Source text >>
Three years ago we brought you reports from inside the Eighth International Conference on Mercury as a Global Pollutant, held in Madison, Wisconsin. (Click here, here, here, and here to relive the activist pageantry.) This week, that event’s successor—the Ninth ICMGP—is being held in Guiyang, China. We’re attending this time too, again keeping an eye on the scare-first-ask-questions-later crowd. Seafood, after all, is still a health food. And unfortunately, hollow bluster about tiny traces of mercury has been known to seep into conventional wisdom, even from a dozen time zones away. So we’re keeping a watchful eye on the proceedings.
Day One set the tone for the event, and one particular bit of irony stands out. Compared to the 2006 Wisconsin conference, the agenda in China appears more objective, and less controlled by irresponsible anti-seafood activists (like those at Oceana and the Sea Turtle Restoration Project). Perhaps it’s the remoteness of the location. Or maybe the tide is finally turning in the direction of common sense.
The Chinese conference organizers clearly understand that the use—and misuse—of mercury in traditional medicines, calligraphy inks, and magic elixirs is a part of their cultural history. And according to Dr. Guibin Jiang (who spoke this morning), Chinese industry puts 595 tons of mercury into the atmosphere every year. That’s about four times what the U.S. emits, and Jiang counsels that it’s a conservative estimate.
In this context, the tiny traces of mercury in commercial U.S. seafood (which have always been there) don’t seem like as big a deal as they did a few years back in Wisconsin. We showed back then how the Madison conference was mostly an overreaction to a non-problem, and, so far, its Chinese successor is proving us right.

Record set >>

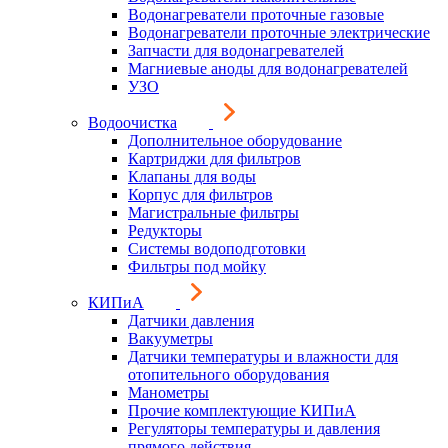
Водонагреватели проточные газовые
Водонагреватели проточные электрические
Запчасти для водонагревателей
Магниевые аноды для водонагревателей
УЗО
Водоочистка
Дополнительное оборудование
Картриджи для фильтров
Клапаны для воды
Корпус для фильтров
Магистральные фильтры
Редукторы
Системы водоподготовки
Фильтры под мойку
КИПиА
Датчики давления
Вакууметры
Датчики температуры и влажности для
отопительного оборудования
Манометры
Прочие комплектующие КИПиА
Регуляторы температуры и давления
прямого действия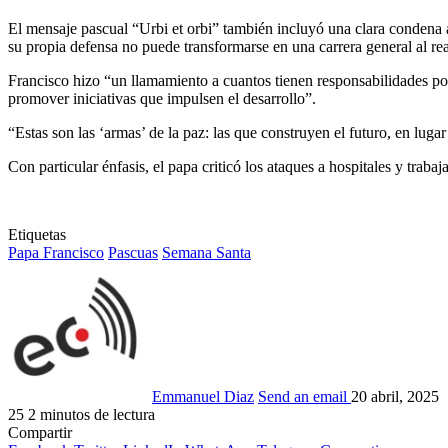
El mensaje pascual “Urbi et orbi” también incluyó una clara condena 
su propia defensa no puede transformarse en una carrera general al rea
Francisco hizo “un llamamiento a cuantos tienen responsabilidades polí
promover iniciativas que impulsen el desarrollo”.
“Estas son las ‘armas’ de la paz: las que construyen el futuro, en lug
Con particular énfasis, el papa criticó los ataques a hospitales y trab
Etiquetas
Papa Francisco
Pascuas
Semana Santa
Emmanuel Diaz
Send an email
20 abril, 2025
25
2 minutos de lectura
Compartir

Set of tasks >>
• 1. Reproduce the passage of the mercury conference report from "In this context, the" up to and including "proving us right.".
• 2. Please continue the mercury conference report from where it stops.

Exercise results >>
• 1.
In this context, the tiny traces of mercury in commercial U.S. seafood (which have always been there) don’t seem like as big a deal as they did a few years back in Wisconsin. We showed back then how the Madison conference was mostly an overreaction to a non-problem, and, so far, its Chinese successor is proving us right.

• 2.
Here’s a few examples of what we’re talking about:
A Brazilian research team reported that hair-mercury levels in 82 mothers and their babies “were not correlated with children’s weight or height” during the kids’ first five years of life.
A Venezuelan study of 160 adults revealed “no significant relationship” between “Hg-H [hair mercury] levels and clinical symptoms.”
A group of scientists from Slovenia measured the mercury levels in “52 fresh and 76 canned fish samples” and calculated how much mercury the average Slovenian woman was getting from her diet. Those levels, they concluded, “do not represent a health risk.” They added that “fish are an important source of selenium and n-3 fatty acid.”
The week has just begun, but we have yet to see any sign in the conference program that new evidence of real-life health harms will emerge from eating fish. For American consumers, that leaves us with the old evidence, which is to say none to speak of. (Take heart, food-scare activists: We’ll do this all again two years from now in Nova Scotia when the next ICMGP convenes.)